Because the pain is in the back of the ankle, it can be confused with an injury to the Achilles tendon, but it is actually a tear or overstretching of the fibrous connection holding the Os trigonum in place. The Os trigonum is an extra "accessory" bone that some people have near the heel of the foot.
The knee has two menisci, a wedge-shaped piece of fibrocartilage that acts as a shock absorber and cushion for the knee joint. The meniscus also helps stabilize the knee.
A forceful twisting or rotating of the knee can tear the meniscus, causing pain, swelling and stiffness, as well as a sensation of the knee locking or catching. Sometimes this injury is referred to as a torn cartilage in the knee.
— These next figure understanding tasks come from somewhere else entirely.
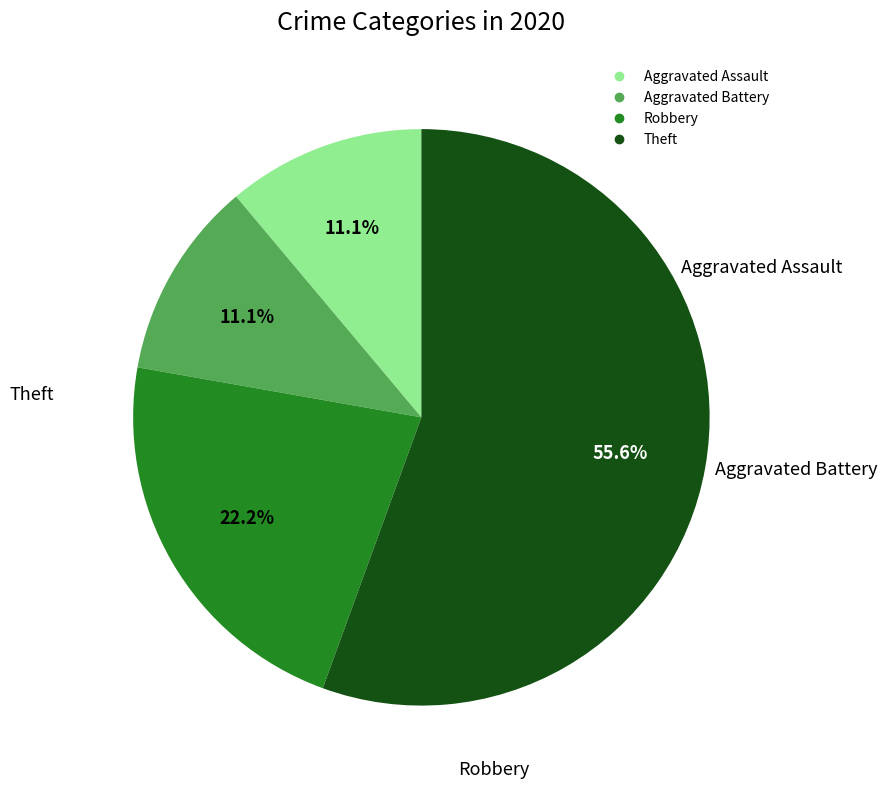

Do Robbery and Aggravated Battery together represent more than half of the pie?

No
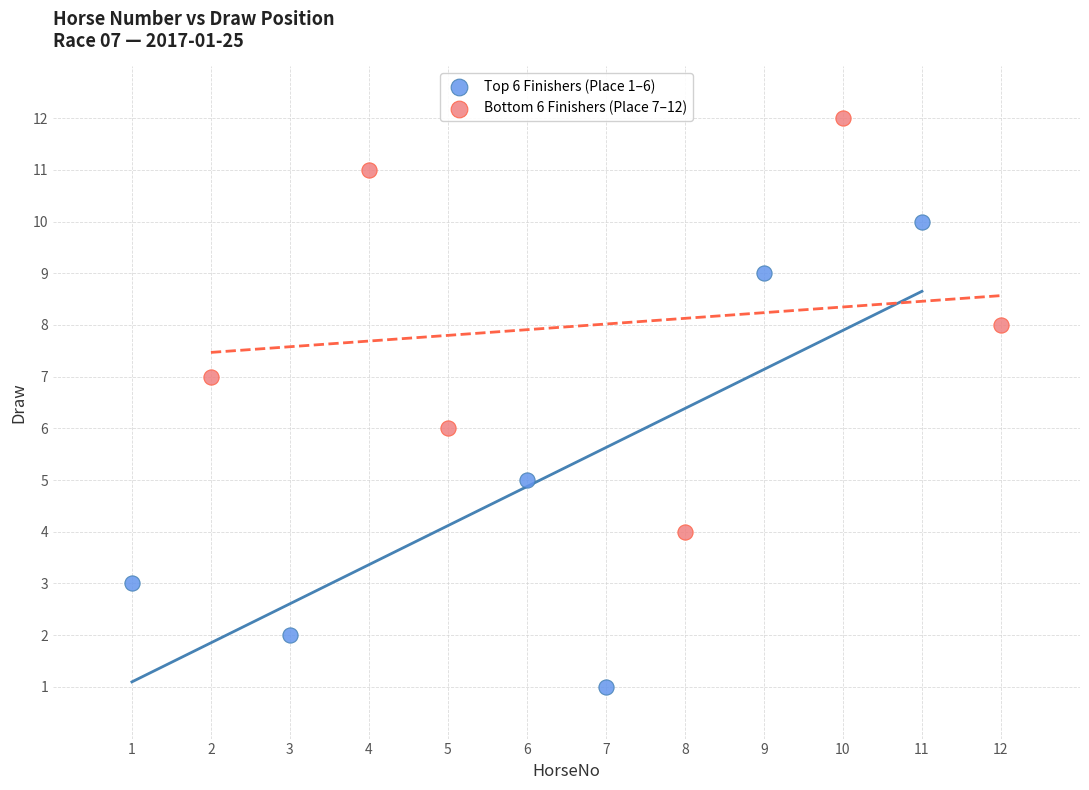

Which series has the largest Y range (max minus min)?

Top 6 Finishers (Place 1–6)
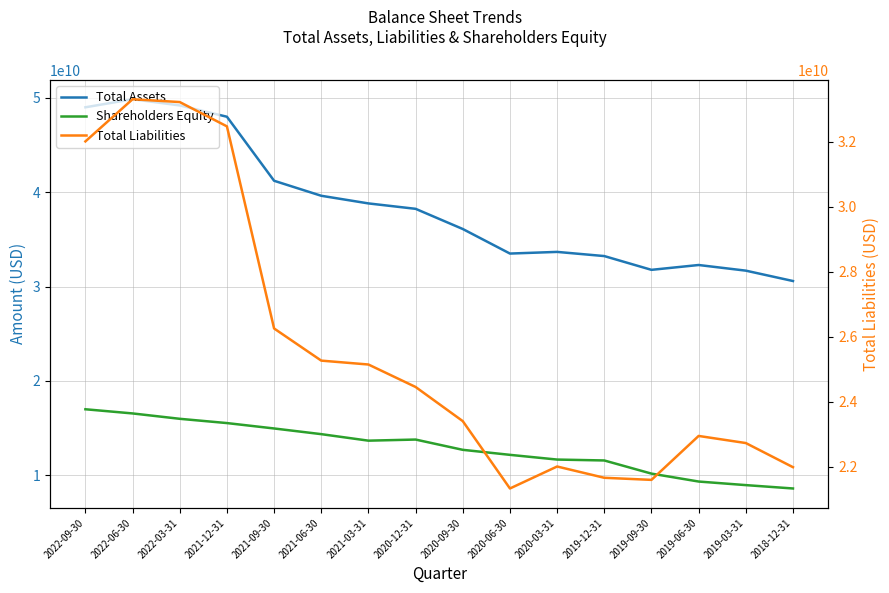

What is the sum of all Total Liabilities values?

409864080000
Nonsurgical treatment includes rest, ice and anti-inflammatory medication but a more serious injury may require arthroscopic surgery to repair and reconstruct the meniscus.
Anterior knee pain usually occurs when the tendons holding the kneecap in place become irritated and inflamed or when there is a softening or breakdown of the cartilage. It is a common complaint of runners, skiers, soccer players and bicyclists - a condition sometimes called runner's knee.
Anterior knee pain in young athletes can be related to a number of conditions, including poor flexibility with tight muscles on the back and front of the thigh (hamstrings and quadriceps muscles) and from overdoing forceful activity that stresses the kneecap.
Girls tend to be more prone to this type of chronic, aching knee pain, which can also be related to improper alignment of the kneecap with the thigh.
Surgery is rarely needed. Usually rest, ice and anti-inflammatory medication can relieve symptoms, followed by physical therapy to strengthen and stretch the muscles in the upper leg.